EXERCISE DIRECTIONS => Print, exactly as written, the line containing "21.16: 1.6 -> 0.9" and every line after it, ending with the final line of the data below.

Segment Start: RECORDS

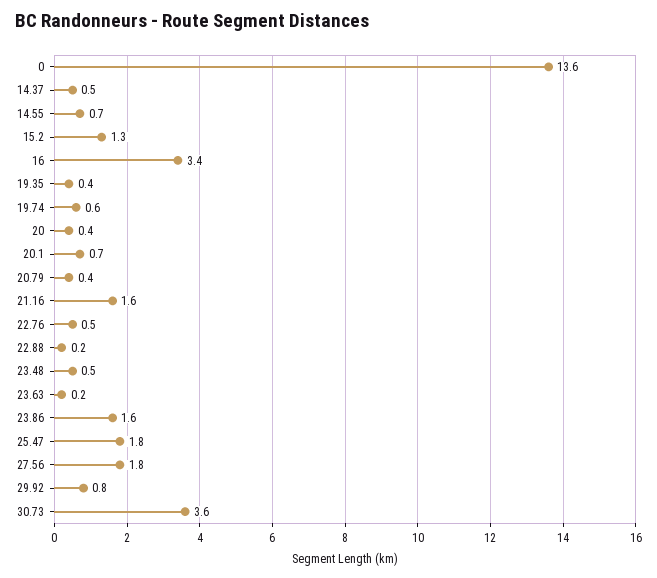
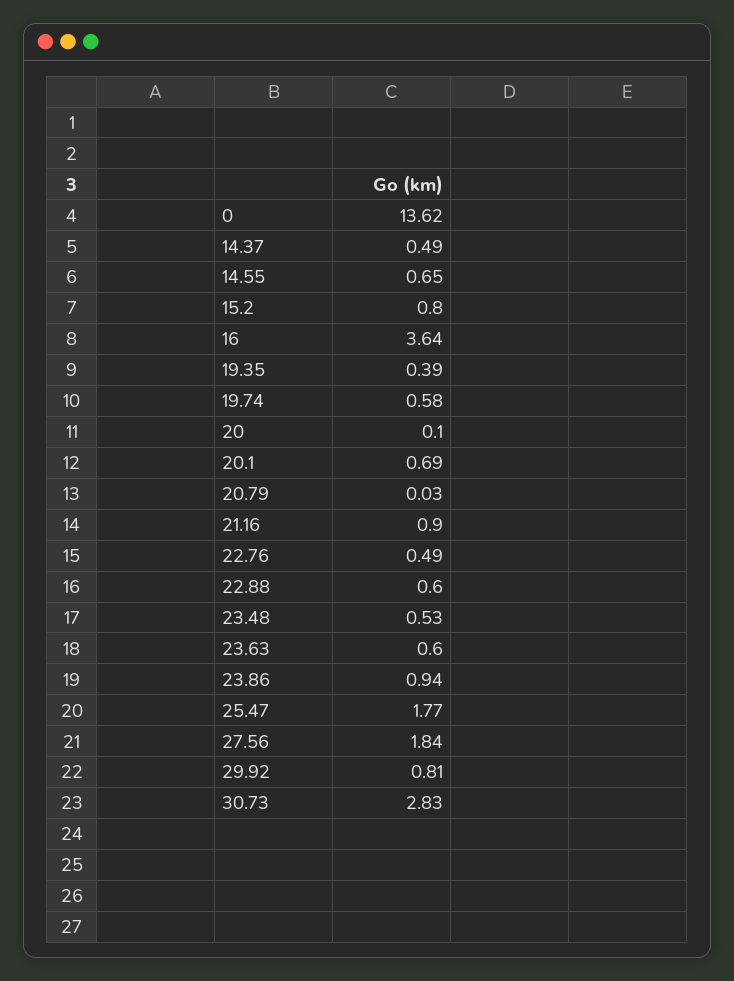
15.2: 1.3 -> 0.8
16: 3.4 -> 3.64
20: 0.4 -> 0.1
20.79: 0.4 -> 0.03
21.16: 1.6 -> 0.9
22.88: 0.2 -> 0.6
23.63: 0.2 -> 0.6
23.86: 1.6 -> 0.94
30.73: 3.6 -> 2.83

Segment End: RECORDS

SOLUTION =>
21.16: 1.6 -> 0.9
22.88: 0.2 -> 0.6
23.63: 0.2 -> 0.6
23.86: 1.6 -> 0.94
30.73: 3.6 -> 2.83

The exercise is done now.